Art Matters

By on March 8, 2014

Teaching art in Japan was an unimaginable possibility for someone coming through the Los Angeles public schools in the 1960s and ‘70s.  At least I would not have imagined it for myself.  After all, I had no special connection to Japan, or art.

Students showing signs of exceptional aptitude were funneled into advanced math and science courses.  There’s nothing wrong with that—they are important studies.  But during middle school and high school, I remember taking one poorly-organized music course; I don’t recall taking any art courses.  By the time I was attending university—even though it was on a full academic scholarship—I began to feel that something was missing.
A similar imbalance in education continues today.  When economies falter and budgets are getting squeezed, arts programs get cut.  It happens in the United States, Japan, and elsewhere.  Math and science courses are simply considered more indispensable.

We should also consider, though, that it’s the artistic achievements that command attention as the culminating flowers of civilizations.  Art has always been an integral part of mankind’s search for meaning in life.  When we abandon the arts, we give up on a core part of ourselves.

But our concern is not so much about history, it is about people today—our children, friends, parents, and ourselves.  So when we give up on art, we deprive each other.  When education is geared solely towards technology or earnings, we may satisfy the requirements of making a living and yet never appreciate the mystery of life.

I eventually entered a rigorous apprenticeship with a master artist.

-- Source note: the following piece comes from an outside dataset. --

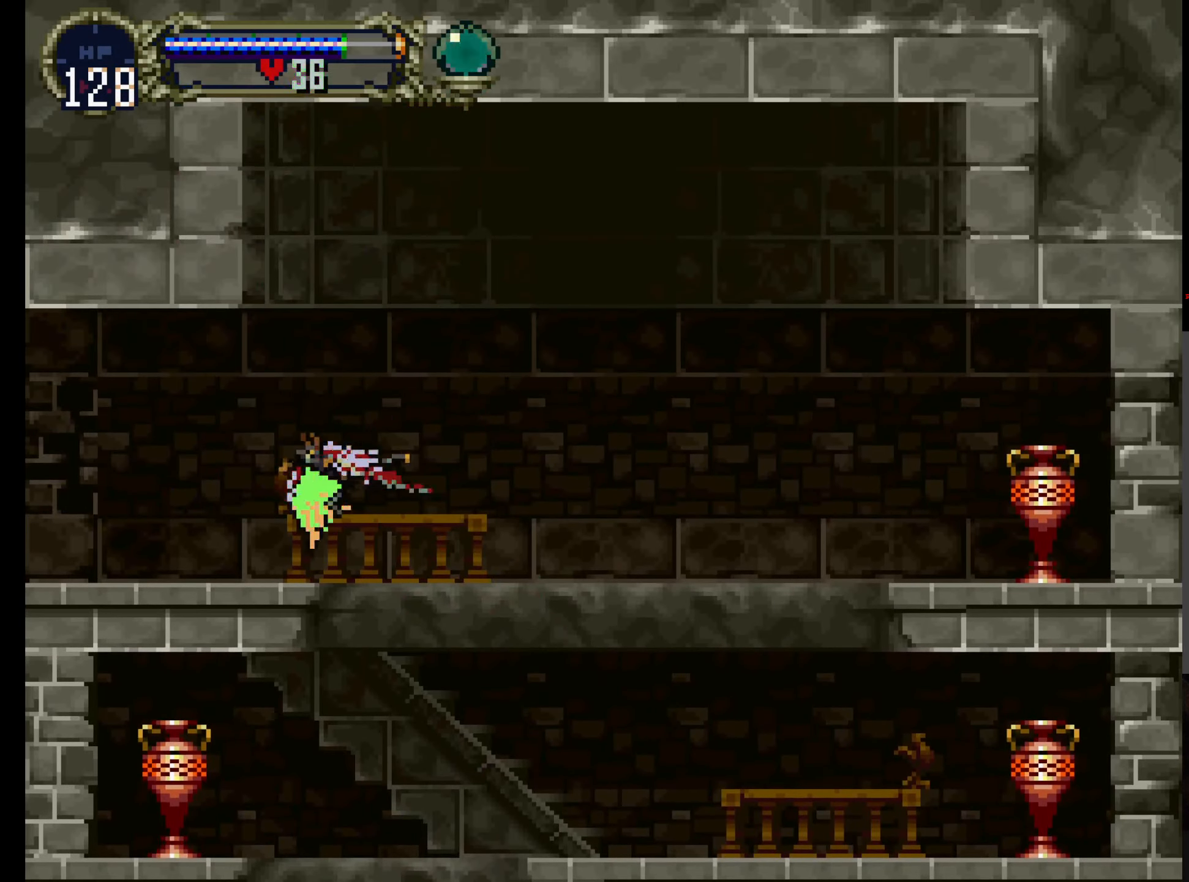
{"dt_ms": 1000, "buttons": [], "left_stick": "center"}
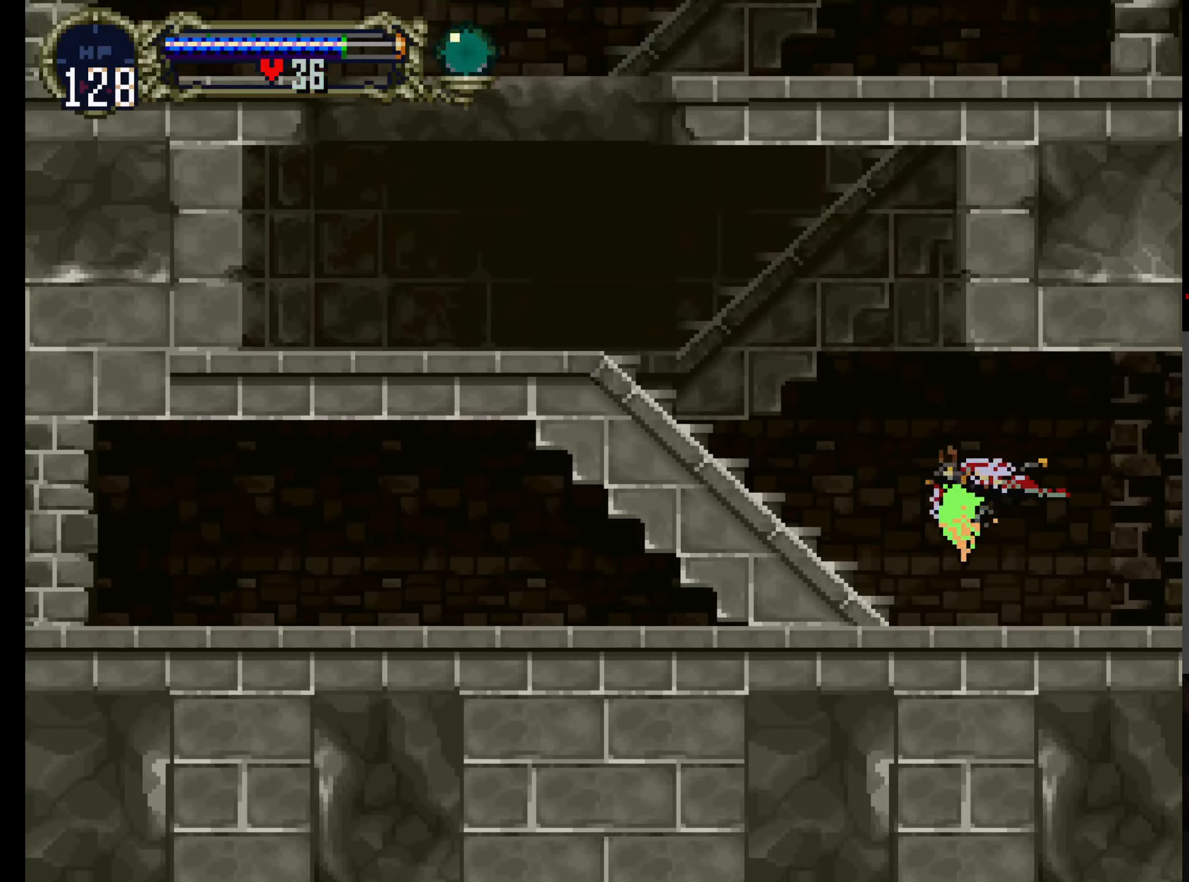
{"dt_ms": 500, "buttons": ["DPAD_UP"], "left_stick": "center", "events": [[133, "DPAD_UP", "down"]]}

I learned that art develops certain sets of skills that are not necessarily developed in academic studies.  This includes a type of “vision” that looks at situations and problem-solving globally or holistically.  It makes sense—of course artists would be concerned with “seeing the whole picture.”      This synthetic, analogic approach often differs from the linear, analytical training that is modern education.  Both are important.  I would never argue that we should do away with modern education, only complete it.  The artist’s way offers the possibility of “thinking outside the box.”  The experience of improvising and problem-solving with real materials, and the resulting coordination of hand, eye, and mind, is not available sitting in front of a computer screen.

It was from that first-hand experience of the real value of art that I became interested in art education, and why a group of us have started ArtLOFT here in Tokyo.  We are convinced that all people have the same potential, and that in most cases, those abilities only need to be awakened and developed.  The arts are an important tool in that awakening.  For the concerned parent, it is wise to ensure these needs are being met in your child’s education.

Arts education is not just for students planning to become artists.  It offers practical advantages in any life direction.  Many of the greatest scientists placed prime importance on some arts involvement as a key factor in their discoveries.  When Einstein tried to imagine what it would be like to ride a beam of light, when he wondered what he would see and experience, he was thinking like an artist.  He was not considered an exceptional mathematician.  He was not even a standout student.  Yet his simple, imaginative play shook the foundations of science and changed the way we see the world.  Modern budgets reveal that our cultures value science more that art.  Maybe it will always be that way.  But at the rarified peaks of science, Einstein could confidently affirm from his own experience that “imagination is more important that knowledge.”  His imagination was not the sum total of his accomplishment, only an essential part.